On Mon, Jun 08, 2026 at 03:59:04PM +0200, Christian König wrote:
On 6/8/26 15:55, Bobby Eshleman wrote:
On Sun, Jun 7, 2026 at 11:42 PM Christian König <christian.koenig@amd.com mailto:christian.koenig@amd.com> wrote:
On 6/5/26 20:44, Bobby Eshleman wrote: > On Fri, Jun 05, 2026 at 11:30:07AM +0200, Christian König wrote: >> On 6/4/26 02:42, Bobby Eshleman wrote: >>> From: Bobby Eshleman <bobbyeshleman@meta.com <mailto:bobbyeshleman@meta.com>> >>> >>> get_sg_table() emitted one PAGE_SIZE sg entry per page even when the >>> underlying folio was larger. >>> >>> Instead, walk folios[] and emit one sg entry per folio. When folios >>> represent large pages (as is for MFD_HUGETLB), each sg entry is a large >>> page. Normal PAGE_SIZE sg tables are unchanged. >>> >>> Required by net/core/devmem to support rx-buf-size > PAGE_SIZE with >>> udmabuf. >> >> That doesn't explain why this is required. > > Sure, can definitely add. Devmem currently requires dmabuf sg entries to > be length and size aligned when it allocates niovs for NIC page pools. > Though udmabuf is not violating any dmabuf contract by emitting > PAGE_SIZE entries and the above restriction is probably more a > shortfalling of devmem, by emitting a single entry per folio this patch > allows udmabuf to be used by devmem for large pages. > >> >> Please note that accessing the pages/folio of an sg-table returned by DMA-buf is illegal and strictly forbidden! >> >> Regards, >> Christian. > > It seems both devmem and io_uring zcrx at least introspect through to > the sg-table to build NIC page pools (not accessing the memory itself, > however). Is there a better way? That's an absolute NO-GO! We need to stop that immediately. Touching the underlying struct page of an DMA-buf exported sg-table is strictly forbidden. We even have code to wrap the sg_table and hide the struct pages on debug builds to catch those issues, see function dma_buf_wrap_sg_table(). My last status is that the NIC page pools are build directly from the DMA addresses exposed by the sg_table. Was there any change I'm not aware of? Regards, Christian.Oh no change, your mental model is still current. They just go through each sg and use sg_dma_address() on each.

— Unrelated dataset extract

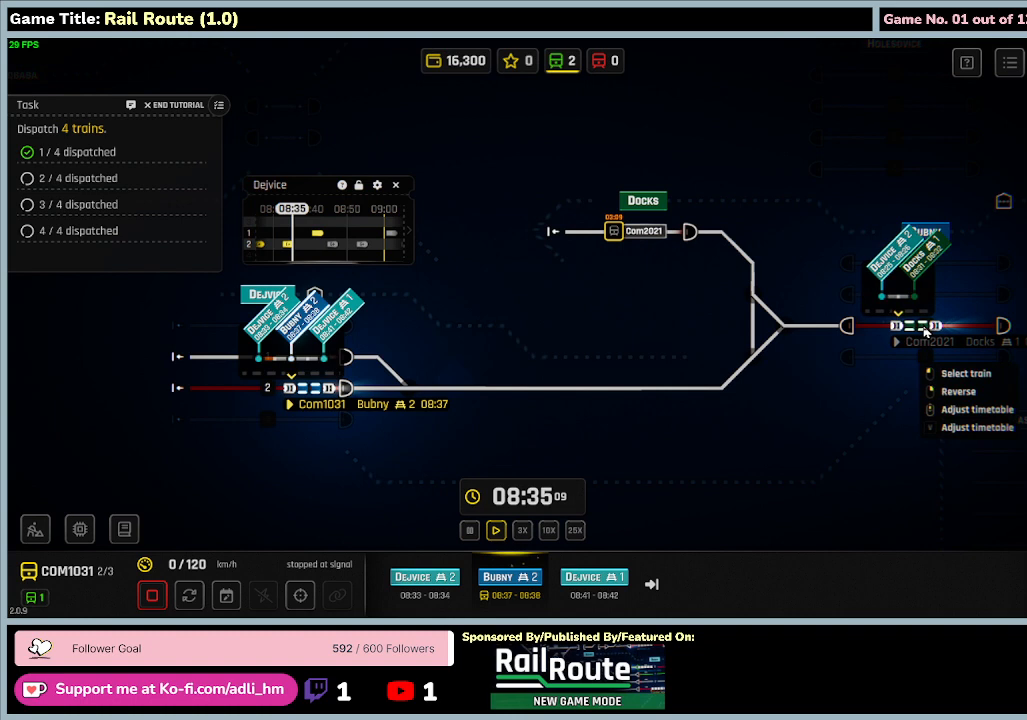
{"keys": [], "mouse": ["right"], "events": [[167, "mouse_left", "up"], [367, "mouse_right", "down"]]}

Ah, thanks! That was a near heart attack :D
Yeah that is perfectly correct, question is do you then still really need this udmabuf change? I mean the DMA API usually merges together contiguous DMA addresses.
Regards, Christian.
Hey Christian, sorry for the delay I justed want to double check what I'm seeing...
I reverted the udmabuf patch and confirmed devmem still runs into 4K pages even for hugepage udmabuf. I see that the dma_map_direct() path is being taken, which if I am reading the code correctly results in the sg_dma_len(sg) inheriting sg->length directly (set by udmabuf's sg_set_folio(..., PAGE_SIZE) call), compared to the iommu_dma_map_phys() path which looks like it does merge when possible.
Best, Bobby